Iowa – National poultry death toll has been climbing at a fast rate, with Iowa becoming the third state to declare a state of emergency. The bird flu virus has been spreading quickly through North America, with the states failing to control it.
Iowa is largest egg producing state and with four more cases of avian influenza being identified, the birds affected in the state now come to a total 16 million. The other two states are Minnesota and Wisconsin.
The US center for disease control and prevention confirmed that no effected humans have been identified. Additionally, they also said that the virus is not deadly to humans. In total, there have been around 21 million effected birds in the three states.
Consequently, to stop the spread of the virus, the governments would have to dispose of them.
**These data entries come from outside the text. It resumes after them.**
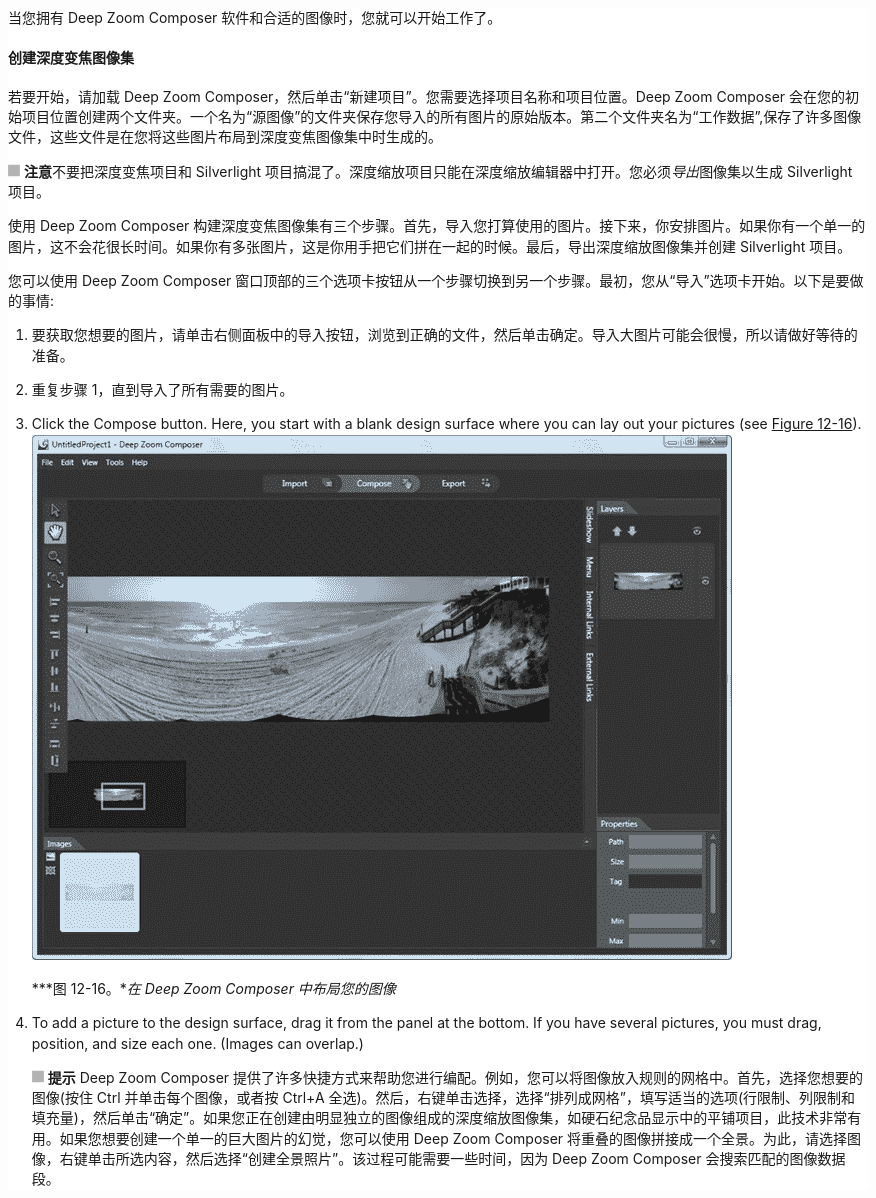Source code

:当您拥有 Deep Zoom Composer 软件和合适的图像时，您就可以开始工作了。

#### 创建深度变焦图像集

若要开始，请加载 Deep Zoom Composer，然后单击“新建项目”。您需要选择项目名称和项目位置。Deep Zoom Composer 会在您的初始项目位置创建两个文件夹。一个名为“源图像”的文件夹保存您导入的所有图片的原始版本。第二个文件夹名为“工作数据”,保存了许多图像文件，这些文件是在您将这些图片布局到深度变焦图像集中时生成的。

![images](img/square.jpg) **注意**不要把深度变焦项目和 Silverlight 项目搞混了。深度缩放项目只能在深度缩放编辑器中打开。您必须*导出*图像集以生成 Silverlight 项目。

使用 Deep Zoom Composer 构建深度变焦图像集有三个步骤。首先，导入您打算使用的图片。接下来，你安排图片。如果你有一个单一的图片，这不会花很长时间。如果你有多张图片，这是你用手把它们拼在一起的时候。最后，导出深度缩放图像集并创建 Silverlight 项目。

您可以使用 Deep Zoom Composer 窗口顶部的三个选项卡按钮从一个步骤切换到另一个步骤。最初，您从“导入”选项卡开始。以下是要做的事情:

1.  要获取您想要的图片，请单击右侧面板中的导入按钮，浏览到正确的文件，然后单击确定。导入大图片可能会很慢，所以请做好等待的准备。
2.  重复步骤 1，直到导入了所有需要的图片。
3.  Click the Compose button. Here, you start with a blank design surface where you can lay out your pictures (see [Figure 12-16](#fig_12_16)). ![images](img/9781430234791_Fig12-16.jpg)

    ***图 12-16。**在 Deep Zoom Composer 中布局您的图像*

4.  To add a picture to the design surface, drag it from the panel at the bottom. If you have several pictures, you must drag, position, and size each one. (Images can overlap.)

    ![images](img/square.jpg) **提示** Deep Zoom Composer 提供了许多快捷方式来帮助您进行编配。例如，您可以将图像放入规则的网格中。首先，选择您想要的图像(按住 Ctrl 并单击每个图像，或者按 Ctrl+A 全选)。然后，右键单击选择，选择“排列成网格”，填写适当的选项(行限制、列限制和填充量)，然后单击“确定”。如果您正在创建由明显独立的图像组成的深度缩放图像集，如硬石纪念品显示中的平铺项目，此技术非常有用。如果您想要创建一个单一的巨大图片的幻觉，您可以使用 Deep Zoom Composer 将重叠的图像拼接成一个全景。为此，请选择图像，右键单击所选内容，然后选择“创建全景照片”。该过程可能需要一些时间，因为 Deep Zoom Composer 会搜索匹配的图像数据段。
The last time such a vast outbreak occurred was in 1980’s, when 17 million birds had to be put down.
The poultry industry produces around 9 billion chickens and turkeys per year, with the egg industry adding an additional 303 million birds. Even though the number of affected poultry is just a fraction of the annual product, it still poses a threat of spreading further. Additionally, it would mean low product output and financial constraints for the farmers.
Iowa has already suffered losses to its major egg industry, with 25% of egg laying birds being affected. Until now, the state has identified 21 suspected/confirmed cases, spread across 10 sate counties.
Similarly, Minnesota being the largest turkey producer, has taken a similar blow to its industry. However, the three states are not the only ones affected; the government has identified more than a dozen states where the presence of the virus has been confirmed.
The governor of Iowa, Terry Barnstad, said: “We are taking this matter very seriously and declaring a state of emergency is the best way to make all resources available.” State officials have also expressed home that warmer weather just might slow down the spread of the virus. Scientists believe that the virus is unable to survive in hot weather.